Il terzo paragrafo del giuramento di Ippocrate recita "[giuro] di curare ogni paziente con scrupolo e impegno, senza discriminazione alcuna, promuovendo l’eliminazione di ogni forma di diseguaglianza nella tutela della salute".

A metterlo in pratica in prima linea, quotidianamente, con spirito di sacrificio (prosecuzione di un decennio - in media - di studi) sono i medici degli ospedali e dei pronto soccorso, di medicina generale e di continuità assistenziale. Medici che, purtroppo, sono sempre di meno e devono lottare con aggressioni verbali e fisiche (minacciate, tentate o, peggio, compiute), carenza di mezzi e risorse, disorganizzazione da parte degli organi centrali.

La Guardia Medica, o servizio continuità assistenziale, è un servizio di medicina generale fornito fuori dai consueti orari di servizio del medico di famiglia (ore notturne e, durante prefestivi e festivi, anche diurne). È destinato a problemi di salute il cui trattamento non può attendere fino al giorno lavorativo successivo, ma non (ancora) così urgente da rendere necessario un pronto soccorso, e mantiene inoltre contatti con i servizi di emergenza e con i reparti di pronto soccorso degli ospedali, infine indirizzano alle farmacie notturne e di turno.

In altre parole, un servizio basilare e fondamentale, che richiede grande impegno e responsabilità e che, sovente, risolve una serie di situazioni senza tutta la trafila richiesta da un pronto soccorso, con soddisfazione per i medici e per i pazienti.

Appare dunque inspiegabile quanto successo alla Guardia Medica di Cagliari, appena trasferita da via Talete a viale Trieste.
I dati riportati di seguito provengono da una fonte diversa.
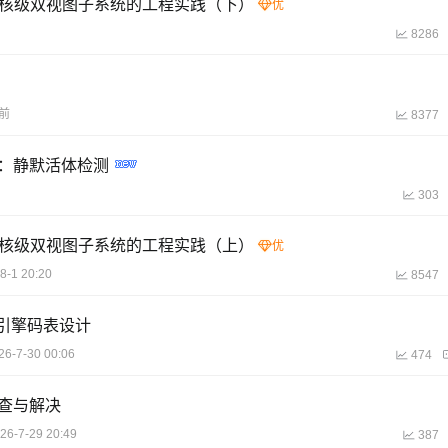
4 内核级双视图子系统的工程实践（下）
8286
前
8377
）：静默活体检测
303
4 内核级双视图子系统的工程实践（上）
8-1 20:20
8547
汇编引擎码表设计
26-7-30 00:06
474
题排查与解决
26-7-29 20:49
387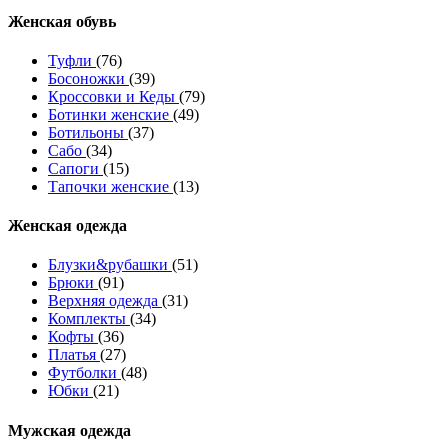
Женcкая обувь
Туфли
(76)
Босоножки
(39)
Кроссовки и Кеды
(79)
Ботинки женские
(49)
Ботильоны
(37)
Сабо
(34)
Сапоги
(15)
Тапочки женские
(13)
Женская одежда
Блузки&рубашки
(51)
Брюки
(91)
Верхняя одежда
(31)
Комплекты
(34)
Кофты
(36)
Платья
(27)
Футболки
(48)
Юбки
(21)
Мужская одежда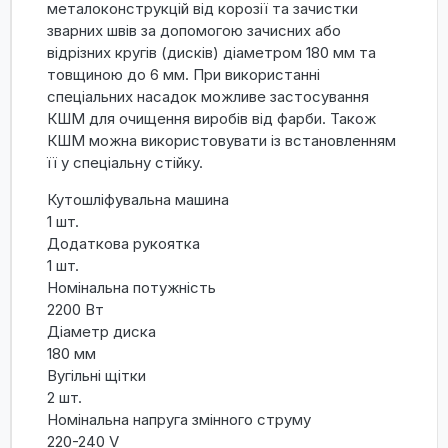
металоконструкцій від корозії та зачистки
зварних швів за допомогою зачисних або
відрізних кругів (дисків) діаметром 180 мм та
товщиною до 6 мм. При використанні
спеціальних насадок можливе застосування
КШМ для очищення виробів від фарби. Також
КШМ можна використовувати із встановленням
її у спеціальну стійку.
Кутошліфувальна машина
1 шт.
Додаткова рукоятка
1 шт.
Номінальна потужність
2200 Вт
Діаметр диска
180 мм
Вугільні щітки
2 шт.
Номінальна напруга змінного струму
220-240 V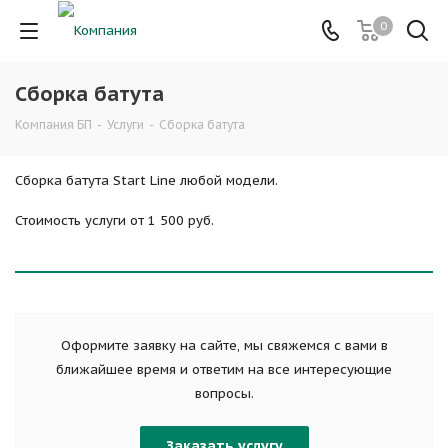
0
Сборка батута
Компания БП
-
Услуги
-
Сборка батута
Сборка батута Start Line любой модели.
Стоимость услуги от 1 500 руб.
Оформите заявку на сайте, мы свяжемся с вами в
ближайшее время и ответим на все интересующие
вопросы.
Заказать услугу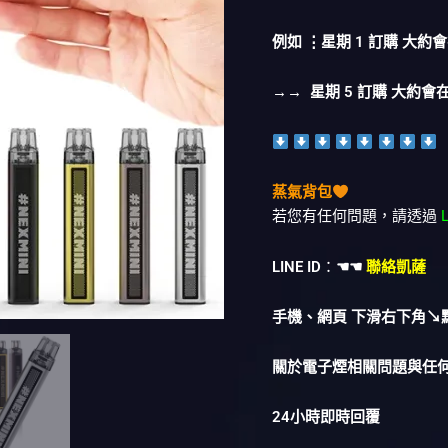
例如 ⋮星期 1 訂購 大約會
→→ 星期 5 訂購 大約會在
蒸氣背包
若您有任何問題，請透過
LINE ID
：
☚☚
聯絡凱薩
手機、網頁 下滑右下角↘
關於電子煙相關問題與任
24小時即時回覆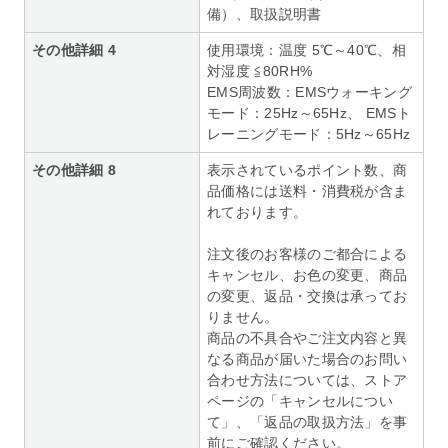
備）、取扱説明書
その他詳細 4
使用環境：温度 5℃～40℃、相
対湿度 ≦80RH%
EMS周波数：EMSウォーキング
モード：25Hz～65Hz、 EMSト
レーニングモード：5Hz～65Hz
その他詳細 8
表示されているポイント数、商
品価格には送料・消費税が含ま
れております。
注文後のお客様のご都合による
キャンセル、お色の変更、商品
の変更、返品・交換は承ってお
りません。
商品の不具合やご注文内容と異
なる商品が届いた場合のお問い
合わせ方法については、ストア
ページの「キャンセルについ
て」、「返品の取扱方法」を事
前にご確認ください。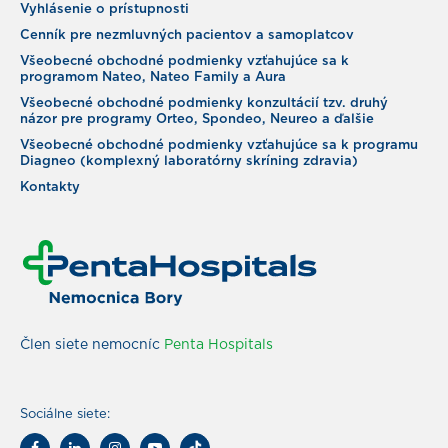
Vyhlásenie o prístupnosti
Cenník pre nezmluvných pacientov a samoplatcov
Všeobecné obchodné podmienky vzťahujúce sa k
programom Nateo, Nateo Family a Aura
Všeobecné obchodné podmienky konzultácií tzv. druhý
názor pre programy Orteo, Spondeo, Neureo a ďalšie
Všeobecné obchodné podmienky vzťahujúce sa k programu
Diagneo (komplexný laboratórny skríning zdravia)
Kontakty
Člen siete nemocníc
Penta Hospitals
Sociálne siete: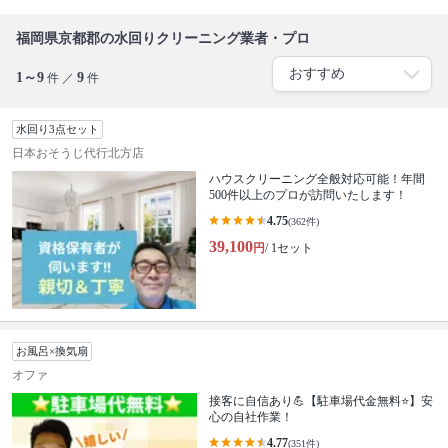
福岡県京都郡の水回りクリーニング業者・プロ
1～9
9
件 ／
件
水回り3点セット
日本おそうじ代行北方店
ハウスクリーニング全般対応可能！年間
500件以上のプロが訪問いたします！
4.75
(362件)
39,100
円
/ 1セット
お風呂×換気扇
オファ
接客に自信あり💪【駐車場代金無料⭐️】安
心の自社作業！
4.77
(351件)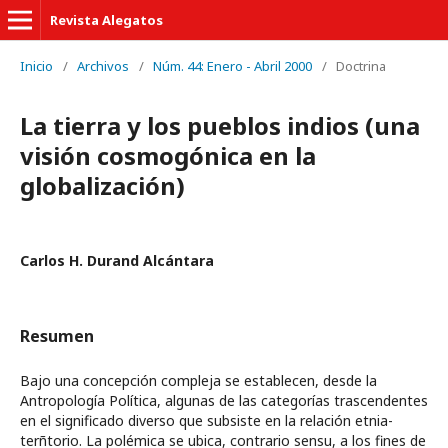
Revista Alegatos
Inicio
/
Archivos
/
Núm. 44: Enero - Abril 2000
/
Doctrina
La tierra y los pueblos indios (una
visión cosmogónica en la
globalización)
Carlos H. Durand Alcántara
Resumen
Bajo una concepción compleja se establecen, desde la
Antropología Política, algunas de las categorías trascendentes
en el significado diverso que subsiste en la relación etnia-
terñtorio. La polémica se ubica, contrario sensu, a los fines de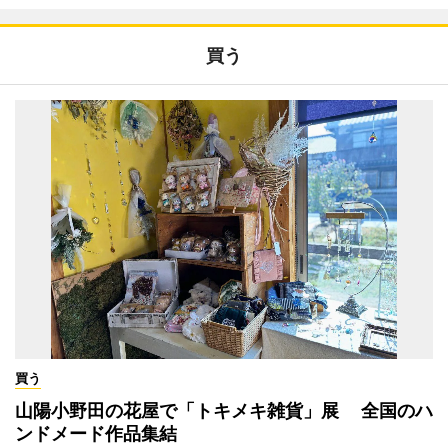
買う
買う
山陽小野田の花屋で「トキメキ雑貨」展 全国のハ
ンドメード作品集結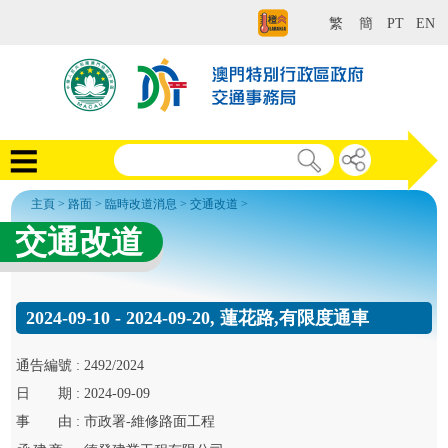
繁
簡
PT
EN
主頁
>
路面
>
臨時改道消息
>
交通改道
>
交通改道
2024-09-10 - 2024-09-20, 蓮花路,有限度通車
通告
編號 :
2492/2024
日
期 :
2024-09-09
事
由 :
市政署-維修路面工程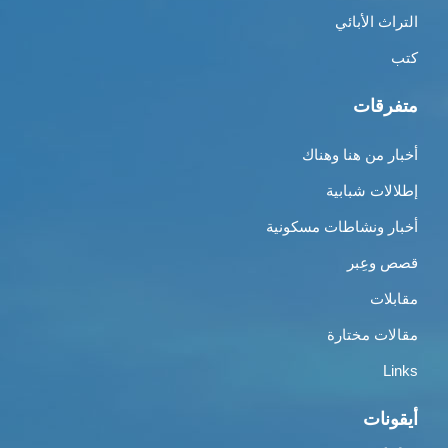
التراث الأبائي
كتب
متفرقات
أخبار من هنا وهناك
إطلالات شبابية
أخبار ونشاطات مسكونية
قصص وعِبر
مقابلات
مقالات مختارة
Links
أيقونات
Doverosa la specifica che quanto accaduto è la ciliegina di una serie di episodi di totale disorganizzazione: medici costretti a trasportare autonomamente (o pagando a loro spese figure esterne) i loro effetti personali, diversi solleciti - mai ascoltati - alla ASL per avere un colloquio di chiarimento generale con dirigenti e responsabili, ambulatori della Guardia Medica collocati al secondo piano, ma con ascensore malfunzionante, spesso guasto, mancanza di parcheggi riservati, spazi globalmente inadeguati (compresa la presenza di scarafaggi) e pericolosità - tanto per operatori quanto per pazienti - dell'ambiente esterno, tra senzatetto irrequieti, microcriminalità, avventori dei locali spesso su di giri, tra alcolici e stupefacenti.

Dulcis in fundo, ricordando che gli organi superiori hanno responsabilità, morale e legale, di fornire ai medici tutti gli strumenti necessari e di favorire lo svolgimento ottimale di un servizio di primaria importanza per la comunità, si è deciso di non lasciare più ai medici le chiavi dei locali della Guardia Medica, senza ben chiarire chi, come e quando dovesse provvederne all'apertura di sabato, domenica e in assenza del designato portiere.

Risultato: diversi giorni prefestivi e festivi con la porta sempre aperta (e incustodita fino alle 20, quando arrivano le guardie giurate) e, ancora meglio, quanto accaduto sabato 26 aprile: medici e pazienti fuori dalla Guardia Medica per un'abbondante ora.

Dopo una iniziale incredulità si è tentato di capire e contattare chi potesse aprire la porta e, dopo un'ora e passa di interruzione di pubblico servizio, è stata inviata un'addetta di vigilanza (impegnata in servizi differenti dalla Guardia Medica), che ha aperto la porta e permesso lo svolgimento del servizio, tra malumori di medici e pazienti, in preda a esigenze e malesseri - più o meno severi - costretti a stare in piedi o, peggio, a rientrare a casa rassegnati, rinunciando alla continuità assistenziale.